-------- Exercise inputs --------
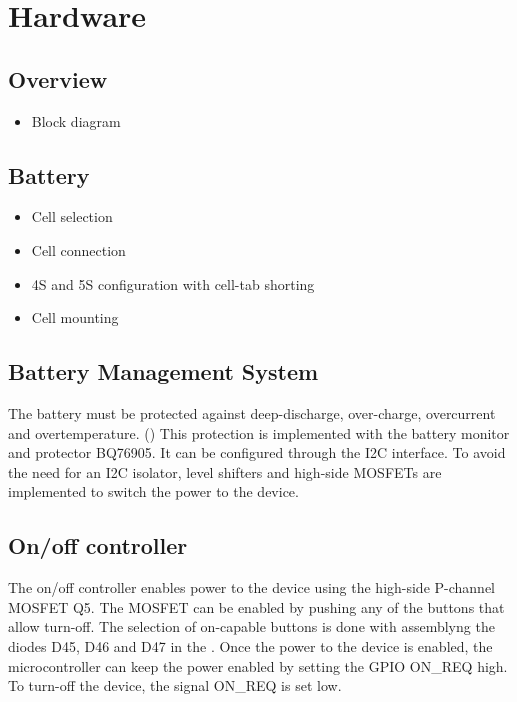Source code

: \section{Hardware}

\FloatBarrier

\subsection{Overview}
\label{sec_hw_overview}
\begin{itemize}
    \item Block diagram
\end{itemize}

\FloatBarrier

\subsection{Battery}
\label{sec_battery}
\begin{itemize}
    \item Cell selection
    \item Cell connection
    \item 4S and 5S configuration with cell-tab shorting
    \item Cell mounting
\end{itemize}

\subsection{Battery Management System}
\label{sec_bms}
The battery must be protected against deep-discharge, over-charge, overcurrent and overtemperature. ()
This protection is implemented with the battery monitor and protector BQ76905. It can be configured through the \ac{I2C} interface. To avoid the need for an \ac{I2C} isolator, level shifters and high-side \acp{MOSFET} are implemented to switch the power to the device. 

\FloatBarrier

\subsection{On/off controller}
\label{sec_onoff}
The on/off controller enables power to the device using the high-side P-channel \ac{MOSFET} Q5. The \ac{MOSFET} can be enabled by pushing any of the buttons that allow turn-off. The selection of on-capable buttons is done with assemblyng the diodes D45, D46 and D47 in the . Once the power to the device is enabled, the microcontroller can keep the power enabled by setting the \ac{GPIO} ON\_REQ high. To turn-off the device, the signal ON\_REQ is set low. 

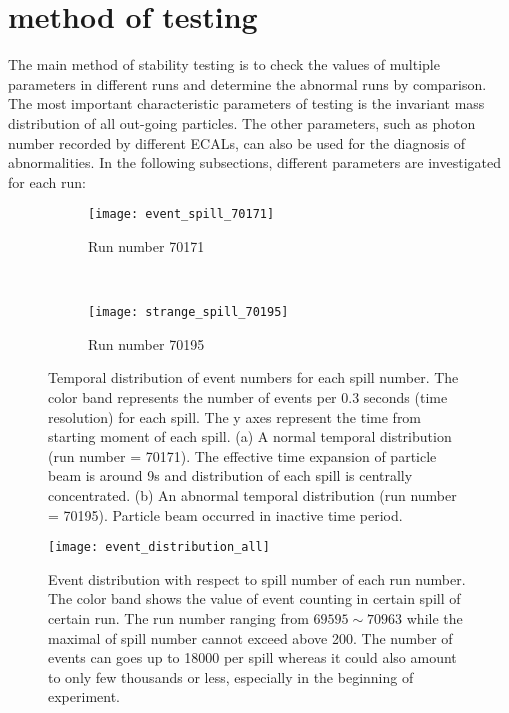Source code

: \section{method of testing}
The main method of stability testing is to check the values of multiple parameters in different runs and determine the abnormal runs by comparison. The most important characteristic parameters of testing is the invariant mass distribution of all out-going particles. The other parameters, such as photon number recorded by different ECALs, can also be used for the diagnosis of abnormalities. In the following subsections, different parameters are investigated for each run:

\begin{figure*}[!ht]
	\centering
	\begin{subfigure}[b]{0.49\textwidth}
		\texttt{[image: event\_spill\_70171]}
		\caption{Run number 70171}
		\label{fig:EveN_spill_normal}
	\end{subfigure}
	~ %
	\begin{subfigure}[b]{0.49\textwidth}
		\texttt{[image: strange\_spill\_70195]}
		\caption{Run number 70195}
		\label{fig:EveN_spill_abnormal}
	\end{subfigure}
	\caption{Temporal distribution of event numbers for each spill number. The color band represents the number of events per 0.3 seconds (time resolution) for each spill. The y axes represent the time from starting moment of each spill. (a) A normal temporal distribution (run number = 70171). The effective time expansion of particle beam is around 9s and distribution of each spill is centrally concentrated. (b) An abnormal temporal distribution (run number = 70195). Particle beam occurred in inactive time period.}
	\label{fig:animals}
\end{figure*}

\begin{figure*}[!h]
	\centering
	\texttt{[image: event\_distribution\_all]}
	\caption{Event distribution with respect to spill number of each run number. The color band shows the value of event counting in certain spill of certain run. The run number ranging from $69595 \sim 70963$ while the maximal of spill number cannot exceed above 200. The number of events can goes up to 18000 per spill whereas it could also amount to only few thousands or less, especially in the beginning of experiment. }
	\label{fig:event_distribution_all}
\end{figure*}

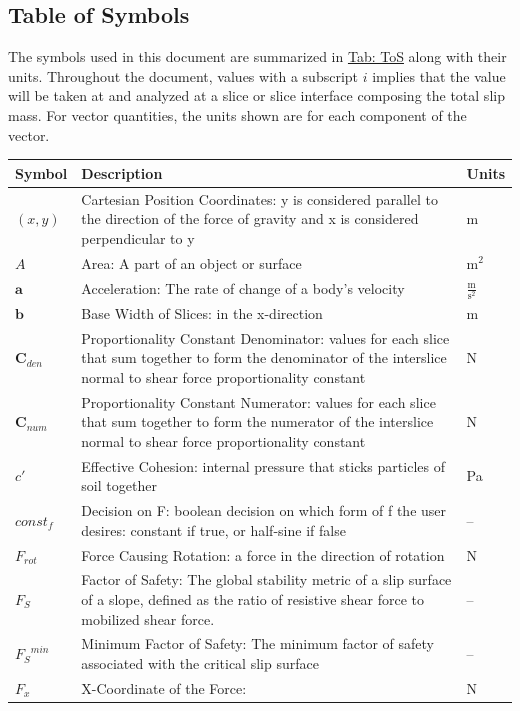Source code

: \documentclass[12pt]{article}
\begin{document}
\subsection{Table of Symbols}
\label{Sec:ToS}
The symbols used in this document are summarized in \hyperref[Table:ToS]{Tab: ToS} along with their units. Throughout the document, values with a subscript $i$ implies that the value will be taken at and analyzed at a slice or slice interface composing the total slip mass. For vector quantities, the units shown are for each component of the vector.
\begin{longtabu}{l X[l] l}
\toprule
\textbf{Symbol} & \textbf{Description} & \textbf{Units}
\\
\midrule
\endhead
$(x,y)$ & Cartesian Position Coordinates: y is considered parallel to the direction of the force of gravity and x is considered perpendicular to y & m
\\
$A$ & Area: A part of an object or surface & $\text{m}^{2}$
\\
$\mathbf{a}$ & Acceleration: The rate of change of a body's velocity & $\frac{\text{m}}{\text{s}^{2}}$
\\
$\mathbf{b}$ & Base Width of Slices: in the x-direction & m
\\
${\mathbf{C}_{den}}$ & Proportionality Constant Denominator: values for each slice that sum together to form the denominator of the interslice normal to shear force proportionality constant & N
\\
${\mathbf{C}_{num}}$ & Proportionality Constant Numerator: values for each slice that sum together to form the numerator of the interslice normal to shear force proportionality constant & N
\\
$c'$ & Effective Cohesion: internal pressure that sticks particles of soil together & Pa
\\
$const_f$ & Decision on F: boolean decision on which form of f the user desires: constant if true, or half-sine if false & --
\\
${F_{rot}}$ & Force Causing Rotation: a force in the direction of rotation & N
\\
${F_{S}}$ & Factor of Safety: The global stability metric of a slip surface of a slope, defined as the ratio of resistive shear force to mobilized shear force. & --
\\
${{F_{S}}^{min}}$ & Minimum Factor of Safety: The minimum factor of safety associated with the critical slip surface & --
\\
${F_{x}}$ & X-Coordinate of the Force:  & N

\end{longtabu}
\end{document}
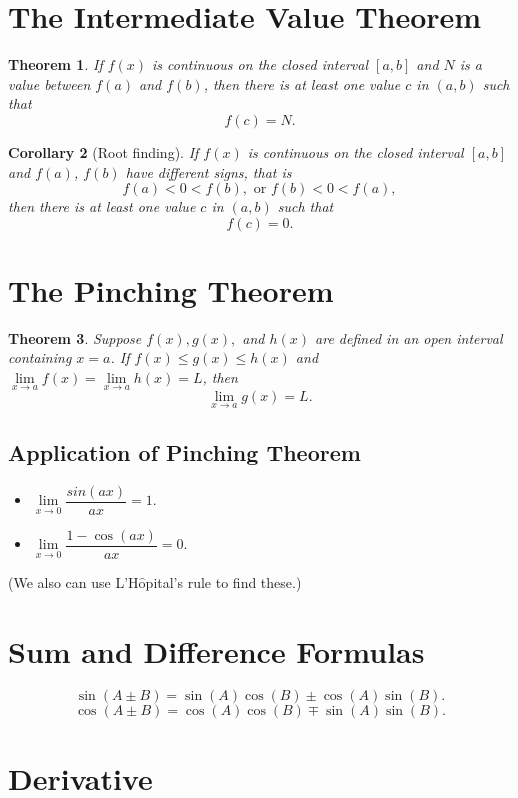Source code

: \documentclass[12pt]{article}
\newtheorem{theorem}{\bf Theorem}[section]
\newtheorem{corollary}[theorem]{Corollary}
\begin{document}
\section{The Intermediate Value Theorem}

\begin{theorem}
If $f(x)$ is continuous on the closed interval $[a,b]$ and $N$ is a value between $f(a)$ and $f(b)$,
then there is at least one value $c$ in $(a,b)$ such that
$$f(c)=N.$$
\end{theorem}

\begin{corollary}[Root finding]
If $f(x)$ is continuous on the closed interval $[a,b]$ and $f(a)$, $f(b)$ have different signs, that is
$$f(a) < 0 <f(b), \text{ or } f(b) < 0 <f(a),$$
then there is at least one value $c$ in $(a,b)$ such that
$$f(c)=0.$$
\end{corollary}

\section{The Pinching Theorem}
\begin{theorem}
Suppose $f(x), g(x),$ and $h(x)$ are defined in an open interval containing $x=a$.
If $f(x) \leq g(x) \leq h(x)$  and $\lim\limits_{x\to a} f(x)=\lim\limits_{x\to a} h(x)=L$, then
$$\lim\limits_{x\to a} g(x)=L.$$
\end{theorem}

\subsection{Application of Pinching Theorem}
\begin{itemize}
\item $\lim\limits_{x\to 0} \dfrac{sin(ax)}{ax}=1.$

\item $\lim\limits_{x\to 0} \dfrac{1-\cos(ax)}{ax}=0.$
\end{itemize}
(We also can use L'H$\hat{\text{o}}$pital's rule to find these.)

\section{Sum and Difference Formulas}
$$ \sin(A \pm B)=\sin(A)\cos(B) \pm \cos(A)\sin(B). $$
$$ \cos(A \pm B)=\cos(A)\cos(B) \mp \sin(A)\sin(B).$$

\section{Derivative}
\end{document}
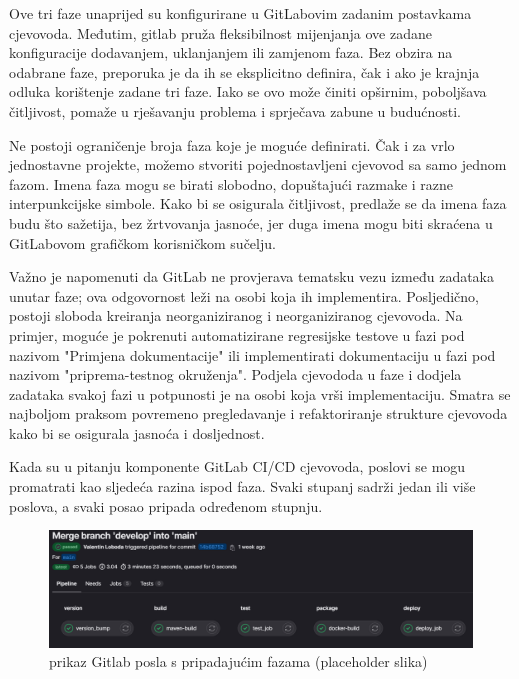 \documentclass[a4paper,12pt,oneside]{article}
\begin{document}
Ove tri faze unaprijed su konfigurirane u GitLabovim zadanim postavkama cjevovoda. Međutim, gitlab pruža fleksibilnost mijenjanja ove zadane konfiguracije dodavanjem, uklanjanjem ili zamjenom faza. Bez obzira na odabrane faze, preporuka je da ih se eksplicitno definira, čak i ako je krajnja odluka korištenje zadane tri faze. Iako se ovo može činiti opširnim, poboljšava čitljivost, pomaže u rješavanju problema i sprječava zabune u budućnosti.

Ne postoji ograničenje broja faza koje je moguće definirati. Čak i za vrlo jednostavne projekte, možemo stvoriti pojednostavljeni cjevovod sa samo jednom fazom. Imena faza mogu se birati slobodno, dopuštajući razmake i razne interpunkcijske simbole. Kako bi se osigurala čitljivost, predlaže se da imena faza budu što  sažetija, bez žrtvovanja jasnoće, jer duga imena mogu biti skraćena u GitLabovom grafičkom korisničkom sučelju.

Važno je napomenuti da GitLab ne provjerava tematsku vezu između zadataka unutar faze; ova odgovornost leži na osobi koja ih implementira. Posljedično, postoji sloboda kreiranja neorganiziranog i neorganiziranog cjevovoda. Na primjer, moguće je pokrenuti automatizirane regresijske testove u fazi pod nazivom "Primjena dokumentacije" ili implementirati dokumentaciju u fazi pod nazivom "priprema-testnog okruženja". Podjela cjevododa u faze i dodjela zadataka svakoj fazi u potpunosti je na osobi koja vrši implementaciju. Smatra se najboljom praksom povremeno pregledavanje i refaktoriranje strukture cjevovoda kako bi se osigurala jasnoća i dosljednost.


Kada su u pitanju komponente GitLab CI/CD cjevovoda, poslovi se mogu promatrati kao sljedeća razina ispod faza. Svaki stupanj sadrži jedan ili više poslova, a svaki posao pripada određenom stupnju.

\begin{figure}[ht!] %
	\centering %
	\includegraphics[scale=0.5]{./Slike/gitlab ci job overview main branch.png} %
	\caption{prikaz Gitlab posla s pripadajućim fazama (placeholder slika) \label{f:prikaz Gitlab posla s pripadajućim fazama}} %
\end{figure}
\end{document}
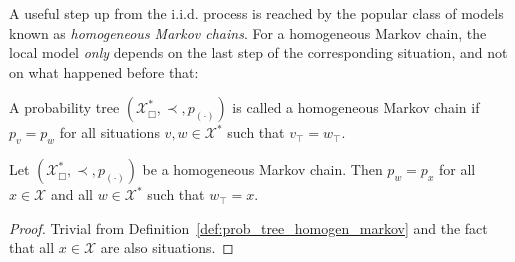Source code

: \documentclass[graybox]{svmult}
\newcommand{\states}{\mathcal{X}}
\begin{document}
A useful step up from the i.i.d. process is reached by the popular class of models known as \emph{homogeneous Markov chains}. For a homogeneous Markov chain, the local model \emph{only} depends on the last step of the corresponding situation, and not on what happened before that:
\begin{definition}\label{def:prob_tree_homogen_markov}
A probability tree $(\states^*_\Box,\prec,p_{(\cdot)})$ is called a homogeneous Markov chain if $p_v=p_w$ for all situations $v,w\in\states^*$ such that $v_\top=w_\top$.
\end{definition} 
\begin{corollary}
Let $(\states^*_\Box,\prec,p_{(\cdot)})$ be a homogeneous Markov chain. Then $p_w=p_x$ for all $x\in\states$ and all $w\in\states^*$ such that $w_\top=x$.
\end{corollary}
\begin{proof}
Trivial from Definition~\ref{def:prob_tree_homogen_markov} and the fact that all $x\in\states$ are also situations. 
\end{proof}
\end{document}
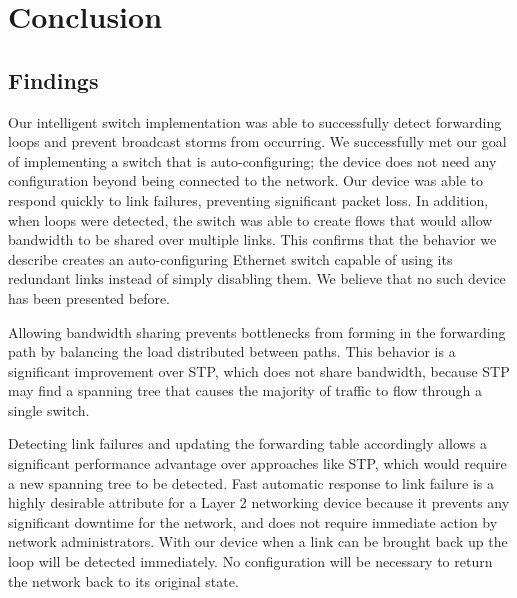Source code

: \section{Conclusion}
  \subsection{Findings}
    Our intelligent switch implementation was able to successfully detect forwarding loops and prevent broadcast storms from occurring.
    We successfully met our goal of implementing a switch that is auto-configuring; the device does not need any configuration beyond being connected to the network.
    Our device was able to respond quickly to link failures, preventing significant packet loss.
    In addition, when loops were detected, the switch was able to create flows that would allow bandwidth to be shared over multiple links.
    This confirms that the behavior we describe creates an auto-configuring Ethernet switch capable of using its redundant links instead of simply disabling them.
    We believe that no such device has been presented before.
    
    Allowing bandwidth sharing prevents bottlenecks from forming in the forwarding path by balancing the load distributed between paths.
    This behavior is a significant improvement over STP, which does not share bandwidth, because STP may find a spanning tree that causes the majority of traffic to flow through a single switch.
    
    Detecting link failures and updating the forwarding table accordingly allows a significant performance advantage over approaches like STP, which would require a new spanning tree to be detected.
    Fast automatic response to link failure is a highly desirable attribute for a Layer 2 networking device because it prevents any significant downtime for the network, and does not require immediate action by network administrators.
    With our device when a link can be brought back up the loop will be detected immediately.
    No configuration will be necessary to return the network back to its original state.
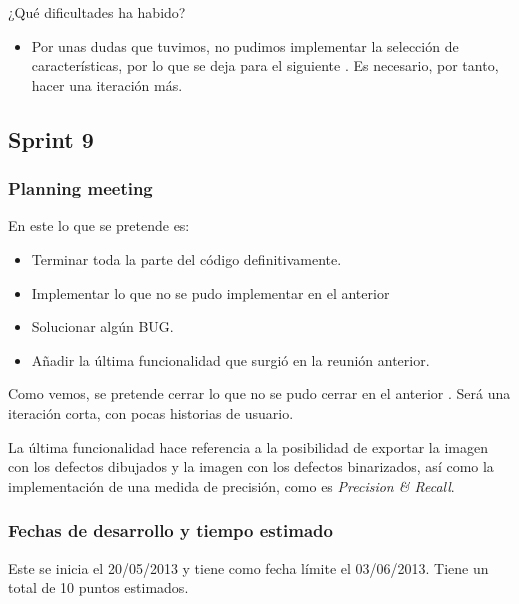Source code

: ¿Qué dificultades ha habido?
\begin{itemize}
 \item Por unas dudas que tuvimos, no pudimos implementar la selección de características, por lo que se deja para el siguiente \sprint{}. Es necesario, por tanto, hacer una iteración más.
\end{itemize}

\subsection{Sprint 9}
\subsubsection*{Planning meeting}
En este \sprint{} lo que se pretende es:

\begin{itemize}
\item Terminar toda la parte del código definitivamente.
\item Implementar lo que no se pudo implementar en el anterior \sprint{}
\item Solucionar algún BUG.
\item Añadir la última funcionalidad que surgió en la reunión anterior.
\end{itemize}

Como vemos, se pretende cerrar lo que no se pudo cerrar en el anterior \sprint{}. Será una iteración corta, con pocas historias de usuario.

La última funcionalidad hace referencia a la posibilidad de exportar la imagen con los defectos dibujados y la imagen con los defectos binarizados, así como la implementación de una medida de precisión, como es \emph{Precision \& Recall}.


\subsubsection*{Fechas de desarrollo y tiempo estimado}
Este \sprint{} se inicia el 20/05/2013 y tiene como fecha límite el 03/06/2013. Tiene un total de 10 puntos estimados.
--------
Instruction - The answer must be the number of lines in the records where the string "detected" is found, stated alone.

Written response - 3